TLDR: to reproduce, I think you can just run the example in the PR linked above.

If there is a notebook 7.x variant that I should try, please point me to it! I'm not hugely familiar with this ecosystem beyond using jupyter from conda/pip. I did try to install from the main branch here and:

AttributeError: module 'hatchling.build' has no attribute 'prepare_metadata_for_build_editable'
      

Expected behavior

When I connect to the socket via ssh with the provided command I should be able to open my browser to port 8888 and see an empty notebook.

Desktop (please complete the following information):

  • OS: Ubuntu 22.04
  • Browser I tried Firefox, Brave, and Chrome (all the same)
  • Version6.4.8

Thank you!

vsoch avatar Jun 25 '22 21:06 vsoch

Wanted to post a quick update that I got it working - I had to modify the command quite a bit for my setup! I'm going to do a short writeup that I'll share (maybe not today but tomorrow) for others to find in case it's useful. Someone did report that the above worked for them on a Mac (and different cluster resource) so I suspect it has to do with the slight variation in our clusters / setups. Anyway, will write that post soon!

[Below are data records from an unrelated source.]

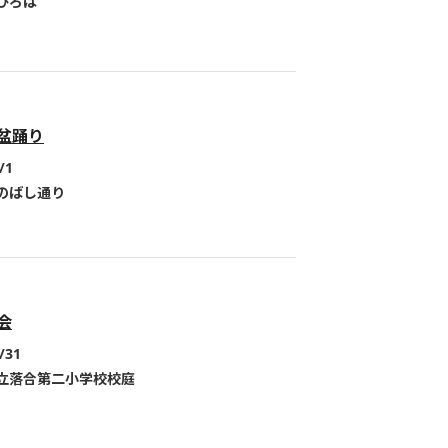
ひろば
盆踊り
/1
のばし通り
会
/31
立落合第二小学校校庭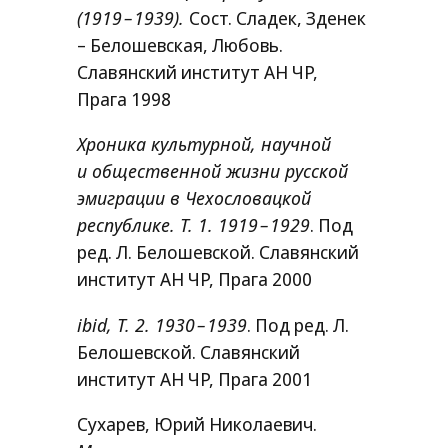
(1919 – 1939).
Сост. Сладек, Зденек
– Белошевская, Любовь.
Славянский институт
АН
ЧР
,
Прага 1998
Хроника культурной, научной
и общественной жизни русской
эмиграции в Чехословацкой
республике. Т. 1. 1919 – 1929
. Под
ред. Л. Белошевской. Славянский
институт
АН
ЧР
, Прага 2000
ibid, Т. 2. 1930 – 1939
. Под ред. Л.
Белошевской. Славянский
институт
АН
ЧР
, Прага 2001
Сухарев, Юрий Николаевич.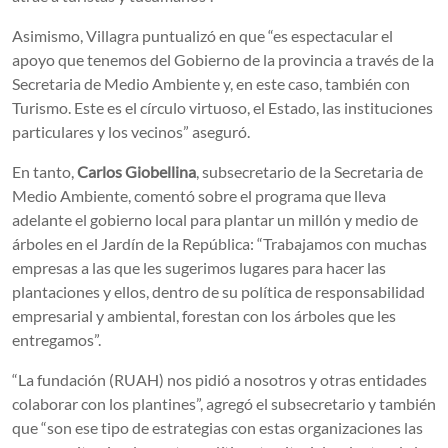
Asimismo, Villagra puntualizó en que “es espectacular el
apoyo que tenemos del Gobierno de la provincia a través de la
Secretaria de Medio Ambiente y, en este caso, también con
Turismo. Este es el círculo virtuoso, el Estado, las instituciones
particulares y los vecinos” aseguró.
En tanto,
Carlos Giobellina
, subsecretario de la Secretaria de
Medio Ambiente, comentó sobre el programa que lleva
adelante el gobierno local para plantar un millón y medio de
árboles en el Jardín de la República: “Trabajamos con muchas
empresas a las que les sugerimos lugares para hacer las
plantaciones y ellos, dentro de su política de responsabilidad
empresarial y ambiental, forestan con los árboles que les
entregamos”.
“La fundación (RUAH) nos pidió a nosotros y otras entidades
colaborar con los plantines”, agregó el subsecretario y también
que “son ese tipo de estrategias con estas organizaciones las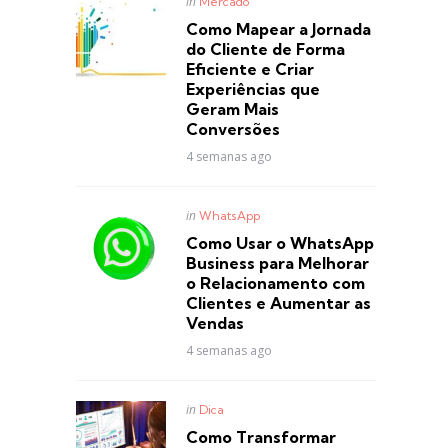
Posted
in
Mercado
in
Como Mapear a Jornada
do Cliente de Forma
Eficiente e Criar
Experiências que
Geram Mais
Conversões
4 semanas ago
Posted
in
WhatsApp
in
Como Usar o WhatsApp
Business para Melhorar
o Relacionamento com
Clientes e Aumentar as
Vendas
4 semanas ago
Posted
in
Dica
in
Como Transformar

vsoch avatar Jun 26 '22 00:06 vsoch

Heyo! So as promised - I did a writeup:

  • Twitter: https://twitter.com/vsoch/status/1541188213494099968
  • Link: https://vsoch.github.io/2022/ssh-tunnels/

For the simple use case (host to login node) I needed to add -T to disable asking for a pty, which in my case was aborting the request (note that the method you show does seem to work for some people).

# Running on login node
$ ssh -NT -L 8888:/tmp/test.sock user@server

But then the tricky part was getting this to work on an isolated cluster through the login node, and ultimately I came up with:

$ ssh -NT -L 8899:/home/dinosaur/login-node.sock user@server ssh isolated-node -NT -L /home/dinosaur/login-node.sock:/home/dinosaur/jupyter.sock

Basically, doing nc -U /path/to/test.sock (that was generated on the job node) from the login node resulted in a permission denied, so my solution first maps the node socket to the login node, and then we connect that socket to a port. And then it worked! So I think my suggestion would be to test adding this -T flag and discuss if there are cases where adding it would be bad, and if not, just add it to be on the conservative side and get more users with successful outcomes. And then for the detailed stuff, I can offer to post this on the jupyter discourse.

So feel free to close this if/when you are happy. I suppose we could also just leave the issue to find later!